Keeping Pi-hole updated

Pi-hole updates itself with:

pihole -up

Run it manually every now and then, or schedule it as a cron job.

Quick reference: Admin UI: http://pi.hole/admin · DNS port: 53 · Disable temporarily: pihole disable 5m · Update blocklists: pihole -g · Whitelist domain: pihole -w example.com

Frequently asked questions

Does Pi-hole block ads in apps?

Yes, for apps that call a separate ad domain. Apps that serve ads from their own domain — YouTube and Spotify being the main examples — cannot be blocked via DNS. That is a fundamental limitation of how DNS-based blocking works.

Can Pi-hole slow down my internet connection?

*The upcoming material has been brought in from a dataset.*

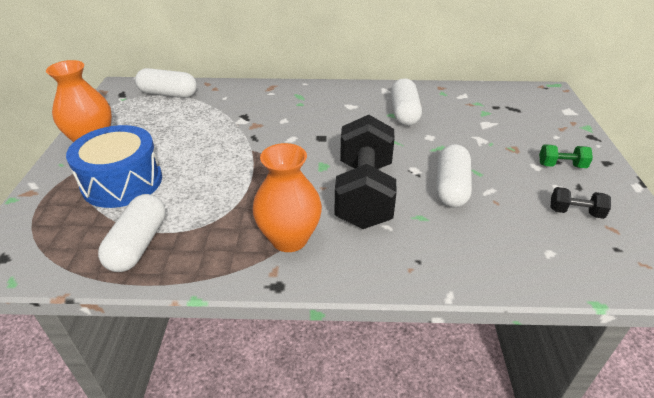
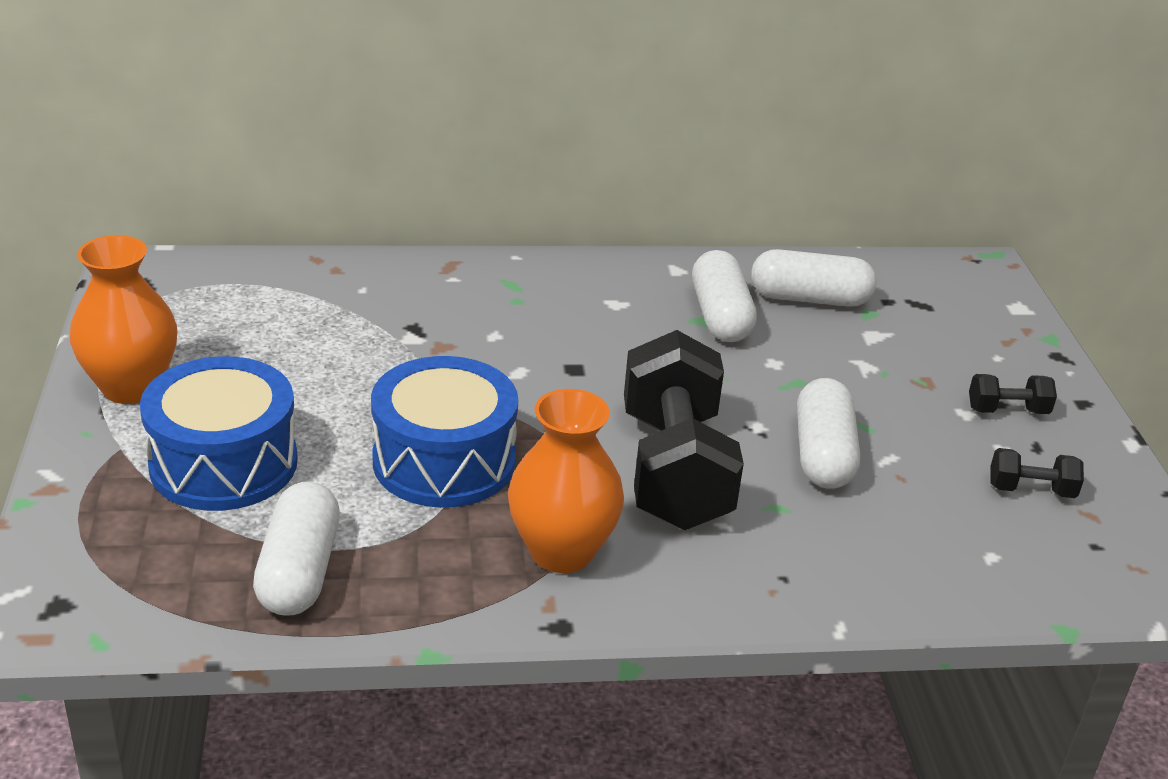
camera: 10 degrees left, 5 degrees down
(168, 94) = (244, 284): white capsule -> white capsule (809, 299)
(238, 184) = (444, 461): none -> blue drum
(561, 165) = (1007, 410): green dumbbell -> black dumbbell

No. Pi-hole caches responses locally and is typically faster than most ISP DNS servers. You will usually see faster DNS lookups, not slower ones. The only exception is a Pi already under heavy load from other tasks.

What is the best blocklist to start with?

Start with StevenBlack Unified (included by default). It is conservative, well-documented and has a low false-positive rate. Add OISD Full once you are comfortable with the setup. The most aggressive lists block too much and are frustrating to tune.